Whilst this may refer also to other HCEOs, it certainly applies to High Court Enforcement Group, as we have developed level 2 and level 3 RQF (regulated qualifications framework) qualifications on taking control of goods and vulnerability, as well as a quality mark vulnerability workshop. We believe strongly that training plays an essential part in providing a better service to both debtors and creditors, as well as improving recovery rates and eradicating the behaviours that continue to blight the reputation of the enforcement industry.
Sadly, this blight still remains, as the Government, whilst acknowledging in this report that the majority of enforcement agents do act professionally and within the rules, still believes that there is a minority acting aggressively and inappropriately. As a result they will shortly be launching a call for evidence.
Online advice sites
The report comments on the proliferation on online sites giving “advice” to debtors. Much of this is misleading, incorrect, inflammatory and can lead to increased enforcement fees. We would agree that this is most definitely a problem, as debtors claim to know the rules, but have been extensively misinformed in many cases.
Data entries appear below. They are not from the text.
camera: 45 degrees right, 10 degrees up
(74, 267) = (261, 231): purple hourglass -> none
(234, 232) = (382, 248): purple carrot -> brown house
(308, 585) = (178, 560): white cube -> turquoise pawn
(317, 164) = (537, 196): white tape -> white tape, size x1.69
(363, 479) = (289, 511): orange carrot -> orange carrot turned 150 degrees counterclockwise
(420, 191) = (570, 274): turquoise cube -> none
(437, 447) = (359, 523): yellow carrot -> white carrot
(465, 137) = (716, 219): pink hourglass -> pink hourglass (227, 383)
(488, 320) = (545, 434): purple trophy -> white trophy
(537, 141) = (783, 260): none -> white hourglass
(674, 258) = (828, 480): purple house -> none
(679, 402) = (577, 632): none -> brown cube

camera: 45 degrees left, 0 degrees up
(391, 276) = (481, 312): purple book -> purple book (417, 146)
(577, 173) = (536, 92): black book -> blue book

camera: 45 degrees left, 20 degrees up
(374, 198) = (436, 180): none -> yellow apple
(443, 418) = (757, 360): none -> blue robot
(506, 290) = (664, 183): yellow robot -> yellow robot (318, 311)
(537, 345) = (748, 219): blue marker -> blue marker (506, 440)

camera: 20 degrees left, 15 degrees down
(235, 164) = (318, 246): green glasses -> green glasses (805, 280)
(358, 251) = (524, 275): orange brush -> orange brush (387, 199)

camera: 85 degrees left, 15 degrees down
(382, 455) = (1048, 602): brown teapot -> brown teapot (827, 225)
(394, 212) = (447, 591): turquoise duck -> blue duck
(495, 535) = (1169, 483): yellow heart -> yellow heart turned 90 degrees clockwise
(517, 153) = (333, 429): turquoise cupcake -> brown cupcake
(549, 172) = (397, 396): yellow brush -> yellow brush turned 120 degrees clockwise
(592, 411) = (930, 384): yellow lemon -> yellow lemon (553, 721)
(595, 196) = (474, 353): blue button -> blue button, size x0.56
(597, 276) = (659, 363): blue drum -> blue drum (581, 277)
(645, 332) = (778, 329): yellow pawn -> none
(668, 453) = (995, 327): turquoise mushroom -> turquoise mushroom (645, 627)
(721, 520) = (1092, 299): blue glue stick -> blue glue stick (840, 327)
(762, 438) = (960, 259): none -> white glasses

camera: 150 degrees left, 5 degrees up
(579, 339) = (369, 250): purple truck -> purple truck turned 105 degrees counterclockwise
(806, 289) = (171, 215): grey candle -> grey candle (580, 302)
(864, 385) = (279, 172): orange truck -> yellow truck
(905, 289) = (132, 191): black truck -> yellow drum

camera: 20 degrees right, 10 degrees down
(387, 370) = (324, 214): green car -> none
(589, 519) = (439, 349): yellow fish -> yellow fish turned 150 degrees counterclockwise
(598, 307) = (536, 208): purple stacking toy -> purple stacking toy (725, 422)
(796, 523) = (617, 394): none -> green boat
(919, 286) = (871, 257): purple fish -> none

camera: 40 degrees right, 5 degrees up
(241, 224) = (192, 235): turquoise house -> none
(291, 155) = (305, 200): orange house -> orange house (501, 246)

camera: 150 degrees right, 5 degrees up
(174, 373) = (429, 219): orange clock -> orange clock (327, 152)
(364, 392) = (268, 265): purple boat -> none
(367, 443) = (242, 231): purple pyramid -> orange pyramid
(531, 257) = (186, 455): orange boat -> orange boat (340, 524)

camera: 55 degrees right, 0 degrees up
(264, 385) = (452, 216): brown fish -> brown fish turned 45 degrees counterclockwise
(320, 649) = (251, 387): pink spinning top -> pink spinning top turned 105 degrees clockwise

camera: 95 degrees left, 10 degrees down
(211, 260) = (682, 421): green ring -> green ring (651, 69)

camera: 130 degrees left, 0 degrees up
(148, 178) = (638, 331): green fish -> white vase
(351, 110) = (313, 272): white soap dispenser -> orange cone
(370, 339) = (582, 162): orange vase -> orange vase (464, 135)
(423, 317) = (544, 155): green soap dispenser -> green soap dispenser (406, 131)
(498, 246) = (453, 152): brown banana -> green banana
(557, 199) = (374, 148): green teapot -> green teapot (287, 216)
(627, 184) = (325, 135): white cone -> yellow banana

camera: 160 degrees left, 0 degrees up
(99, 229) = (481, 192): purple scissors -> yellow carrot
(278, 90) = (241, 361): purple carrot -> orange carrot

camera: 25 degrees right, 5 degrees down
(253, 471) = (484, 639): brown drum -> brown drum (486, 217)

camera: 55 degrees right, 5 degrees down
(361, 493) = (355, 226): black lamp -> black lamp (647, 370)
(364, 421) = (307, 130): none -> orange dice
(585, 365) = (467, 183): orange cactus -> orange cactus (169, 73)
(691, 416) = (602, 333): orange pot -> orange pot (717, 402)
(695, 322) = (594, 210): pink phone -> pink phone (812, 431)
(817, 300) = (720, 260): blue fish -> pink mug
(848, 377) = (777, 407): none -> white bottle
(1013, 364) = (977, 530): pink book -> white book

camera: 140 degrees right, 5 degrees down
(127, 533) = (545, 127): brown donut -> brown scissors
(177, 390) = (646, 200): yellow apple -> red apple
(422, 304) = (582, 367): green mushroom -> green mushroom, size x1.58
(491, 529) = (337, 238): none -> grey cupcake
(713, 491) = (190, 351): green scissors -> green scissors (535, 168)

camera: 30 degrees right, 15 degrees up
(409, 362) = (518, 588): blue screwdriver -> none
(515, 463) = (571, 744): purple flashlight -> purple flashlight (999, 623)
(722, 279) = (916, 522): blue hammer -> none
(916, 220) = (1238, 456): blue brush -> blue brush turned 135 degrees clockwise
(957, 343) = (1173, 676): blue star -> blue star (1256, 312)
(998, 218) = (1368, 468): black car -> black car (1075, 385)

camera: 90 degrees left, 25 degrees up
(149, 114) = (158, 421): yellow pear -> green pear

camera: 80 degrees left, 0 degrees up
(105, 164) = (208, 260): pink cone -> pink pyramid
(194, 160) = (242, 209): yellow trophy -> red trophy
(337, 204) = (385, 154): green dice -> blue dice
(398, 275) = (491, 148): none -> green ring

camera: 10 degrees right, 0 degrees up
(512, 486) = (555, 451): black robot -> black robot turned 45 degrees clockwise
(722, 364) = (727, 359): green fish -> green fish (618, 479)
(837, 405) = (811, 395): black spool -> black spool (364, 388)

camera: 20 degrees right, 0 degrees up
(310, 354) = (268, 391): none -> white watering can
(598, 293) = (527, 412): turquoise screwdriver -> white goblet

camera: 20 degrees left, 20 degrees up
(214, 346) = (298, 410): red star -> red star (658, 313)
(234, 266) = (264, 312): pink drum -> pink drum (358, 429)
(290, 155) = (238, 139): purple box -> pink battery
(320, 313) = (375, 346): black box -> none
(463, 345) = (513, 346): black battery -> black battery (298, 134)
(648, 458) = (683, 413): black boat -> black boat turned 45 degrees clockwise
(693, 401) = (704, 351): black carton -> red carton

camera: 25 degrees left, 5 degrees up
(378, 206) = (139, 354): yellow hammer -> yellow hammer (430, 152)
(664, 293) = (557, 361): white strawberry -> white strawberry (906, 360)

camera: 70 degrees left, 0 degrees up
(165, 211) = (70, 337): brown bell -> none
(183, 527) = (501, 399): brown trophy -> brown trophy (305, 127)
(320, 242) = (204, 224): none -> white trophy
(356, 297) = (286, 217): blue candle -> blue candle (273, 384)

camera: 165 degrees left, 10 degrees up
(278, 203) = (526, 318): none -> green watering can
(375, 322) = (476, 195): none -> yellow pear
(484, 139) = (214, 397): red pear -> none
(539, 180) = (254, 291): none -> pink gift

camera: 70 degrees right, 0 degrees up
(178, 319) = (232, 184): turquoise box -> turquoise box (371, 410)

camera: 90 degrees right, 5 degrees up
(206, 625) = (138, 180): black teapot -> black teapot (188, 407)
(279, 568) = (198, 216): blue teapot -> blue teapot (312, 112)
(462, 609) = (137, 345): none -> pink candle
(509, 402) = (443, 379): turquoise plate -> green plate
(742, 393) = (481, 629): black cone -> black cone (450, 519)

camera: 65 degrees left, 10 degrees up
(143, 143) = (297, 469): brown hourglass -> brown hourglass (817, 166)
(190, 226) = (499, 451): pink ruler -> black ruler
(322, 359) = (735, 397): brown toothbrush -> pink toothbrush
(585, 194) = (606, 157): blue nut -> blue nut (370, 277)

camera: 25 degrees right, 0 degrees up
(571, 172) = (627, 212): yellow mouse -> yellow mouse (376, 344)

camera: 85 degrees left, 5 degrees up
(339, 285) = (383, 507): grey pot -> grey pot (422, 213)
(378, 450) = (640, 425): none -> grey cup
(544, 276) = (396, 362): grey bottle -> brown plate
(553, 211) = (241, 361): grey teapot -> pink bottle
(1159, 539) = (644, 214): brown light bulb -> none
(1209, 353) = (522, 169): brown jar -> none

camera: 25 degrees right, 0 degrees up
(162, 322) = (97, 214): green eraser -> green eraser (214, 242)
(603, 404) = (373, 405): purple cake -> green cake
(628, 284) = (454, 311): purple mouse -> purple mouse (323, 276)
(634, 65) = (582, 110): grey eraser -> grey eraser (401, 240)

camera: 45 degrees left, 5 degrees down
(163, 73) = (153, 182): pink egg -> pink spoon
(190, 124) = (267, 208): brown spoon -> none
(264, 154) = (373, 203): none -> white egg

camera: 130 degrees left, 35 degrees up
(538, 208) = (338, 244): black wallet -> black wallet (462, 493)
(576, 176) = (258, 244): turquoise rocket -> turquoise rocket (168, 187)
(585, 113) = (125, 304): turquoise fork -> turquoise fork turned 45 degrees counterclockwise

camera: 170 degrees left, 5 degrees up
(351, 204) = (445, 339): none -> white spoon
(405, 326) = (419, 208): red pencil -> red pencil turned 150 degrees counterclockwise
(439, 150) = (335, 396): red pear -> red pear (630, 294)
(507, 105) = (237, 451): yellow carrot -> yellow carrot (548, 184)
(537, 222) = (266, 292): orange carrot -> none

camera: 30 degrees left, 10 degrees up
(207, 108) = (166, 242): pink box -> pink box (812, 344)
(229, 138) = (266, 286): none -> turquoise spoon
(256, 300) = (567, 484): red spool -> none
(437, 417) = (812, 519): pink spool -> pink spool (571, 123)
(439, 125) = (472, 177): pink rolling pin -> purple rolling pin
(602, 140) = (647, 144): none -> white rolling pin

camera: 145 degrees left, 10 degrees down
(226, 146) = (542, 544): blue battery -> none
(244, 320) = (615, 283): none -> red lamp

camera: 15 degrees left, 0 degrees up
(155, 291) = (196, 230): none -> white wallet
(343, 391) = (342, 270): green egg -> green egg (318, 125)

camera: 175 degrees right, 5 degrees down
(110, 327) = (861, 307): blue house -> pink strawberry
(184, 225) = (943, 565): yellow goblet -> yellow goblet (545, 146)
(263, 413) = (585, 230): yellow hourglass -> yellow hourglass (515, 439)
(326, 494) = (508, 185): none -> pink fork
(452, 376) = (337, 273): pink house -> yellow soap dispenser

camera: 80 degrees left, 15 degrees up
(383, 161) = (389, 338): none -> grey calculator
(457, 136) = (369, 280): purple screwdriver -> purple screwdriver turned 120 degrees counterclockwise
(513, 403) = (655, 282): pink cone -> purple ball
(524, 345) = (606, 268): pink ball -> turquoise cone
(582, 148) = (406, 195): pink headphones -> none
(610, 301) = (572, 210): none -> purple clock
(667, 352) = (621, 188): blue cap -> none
Unfortunately, the report does nothing more than comment on this and does not consider it a major unintended consequence of the reforms which should be addressed, perhaps also by a call for evidence.
What next after the one-year review?
The report concludes that, although there was still more bedding in of the reforms and training to happen after the first year (it may be safe to assume that this is now complete, four years down the line), the impact of the reforms has largely been positive and that there is no evidence of unintended major consequences that need addressing.
Broadly, we would agree, and have found that the changes we made to our business and our investment in training as a result of the new regulations have been of all-round benefit. We look forward to participating in the next review.